> _Exercise task 1_: In the commentary on the Chicago police use-of-force study, academics from which two universities produced the study?
> _Exercise task 2_: Pick up the commentary on the Chicago police use-of-force study where it stops, and write the paragraphs that follow.

> _Reading passage_:
## BEGIN

The Center Square brings us a headline story reporting on a recent study claiming disproportionate use of force by Chicago police against black residents.  The study (and the story) framed it as a damning indictment of the CPD’s reform efforts under the consent decree. But let’s cut through the narrative: This so-called “study,” cooked up by academics from the University of Texas at San Antonio and the University of Pennsylvania as part of the decree’s mandates, reeks of politically motivated junk science. It’s tied to a consent decree that originated as a political stunt during the Obama administration’s DOJ push after the Laquan McDonald case—essentially, a way for politicians to virtue-signal and seek cover amid public outcry, rather than addressing root causes.

The study’s headline-grabbing stats—73% of force incidents involving black residents, who are 29% of the population—sound alarming, but they’re classic junk results from flawed, agenda-driven methodology. It ignores the elephant in the room: Crime patterns in Chicago show black individuals disproportionately involved in violent incidents, both as victims and suspects, leading to more police contacts naturally. Data from HeyJackass.com, which tracks CPD-reported shootings in real-time, reveals that as of early 2026, 93% of shooting victims (97 out of 104) were Black, and 75% of identified assailants (6 out of 8) were black. This isn’t isolated; it’s a consistent trend, with black Chicagoans bearing the tragic brunt of intra-community violence on the South and West Sides. If police are responding to calls in high-crime areas, encounters (and potential force) will skew accordingly—not because of systemic racism, but because that’s where the 911 calls and shots-fired reports are piling up.

## END

> _Stored rows_:

## BEGIN

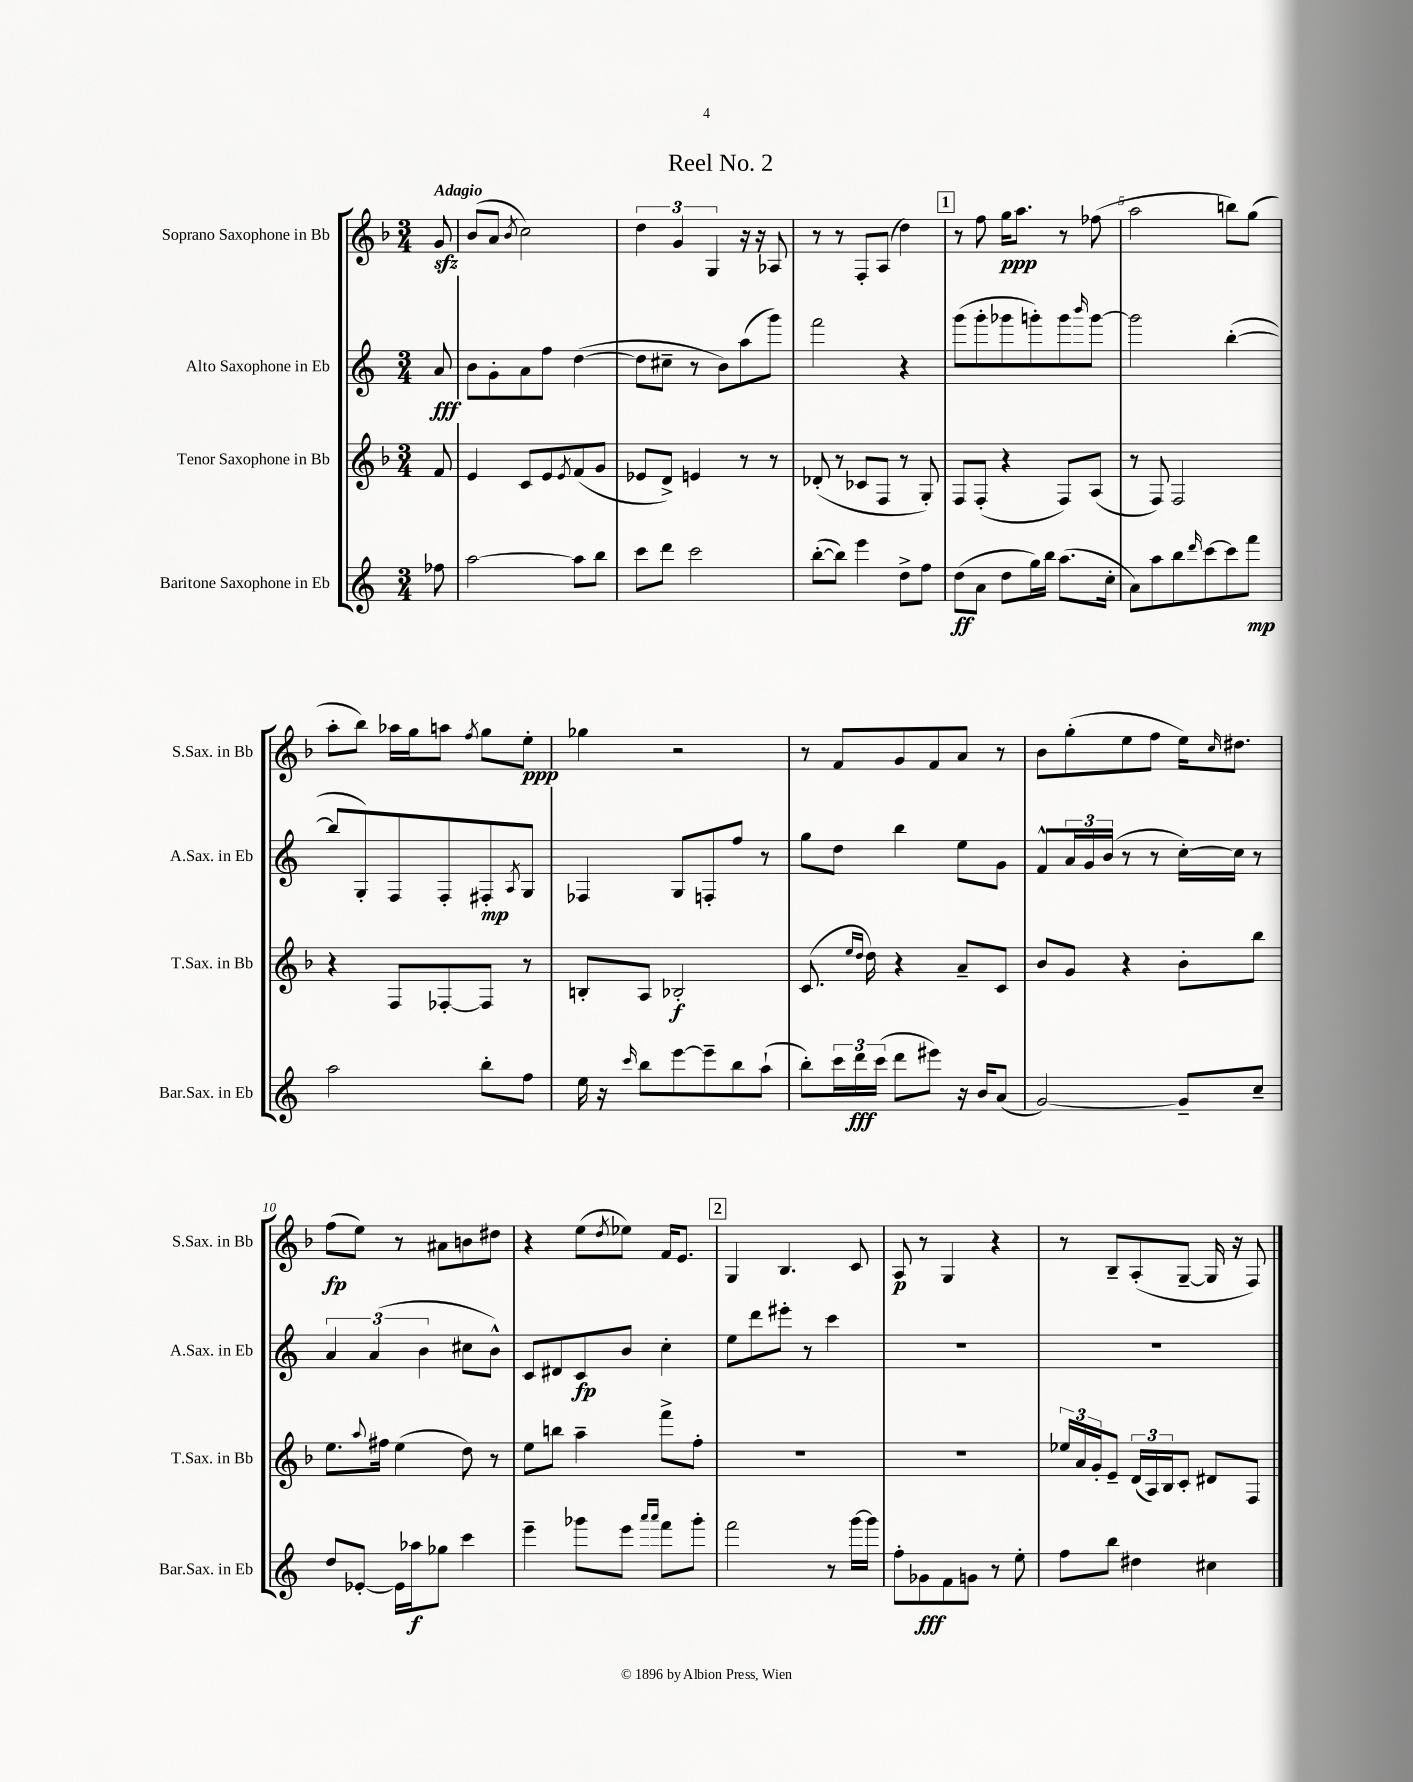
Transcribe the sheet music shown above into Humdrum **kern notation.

## END
## BEGIN

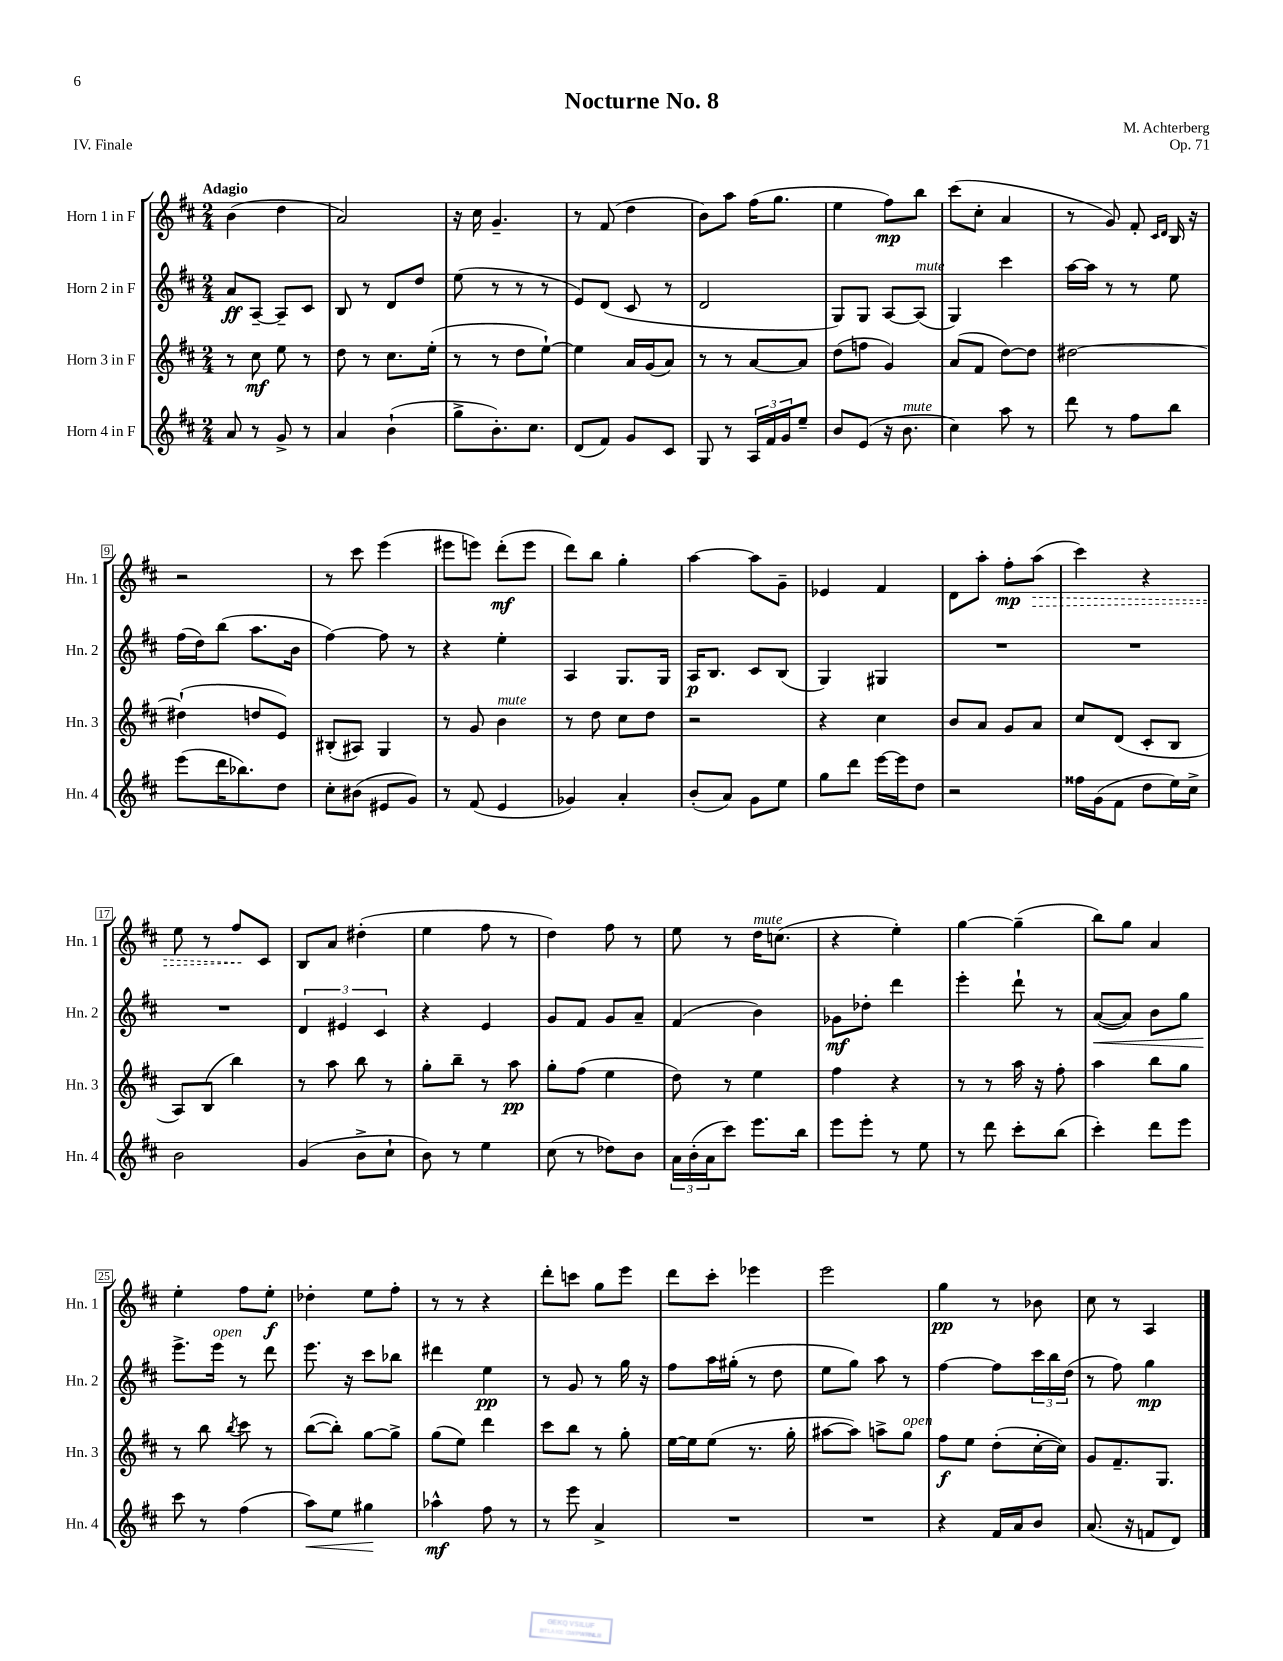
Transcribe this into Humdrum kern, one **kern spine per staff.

## END

> _Exercise answer 1_: The University of Texas at San Antonio and the University of Pennsylvania.

> _Exercise answer 2_:
Image courtesy HeyJackass.com

The researchers claim to control for factors like arrests and geography, finding a 52% higher risk of force for black suspects versus whites. But this is where the junk science shines through: Self-reported CPD data is inherently limited and potentially biased toward over-documentation in decree-monitored categories, and the statistical models (regressions, disproportionality ratios) are only as good as their assumptions. If they’re baked with progressive priors assuming bias everywhere, you get outputs that confirm the narrative. No wonder the study was commissioned under the decree’s thumb—it’s not independent science; it’s compliance theater. Politically driven “studies” like this, funded and shaped by reform mandates, aren’t worth the paper they’re printed on, especially when they downplay how over-policing rhetoric might actually deter proactive policing in violent neighborhoods, exacerbating the victim toll.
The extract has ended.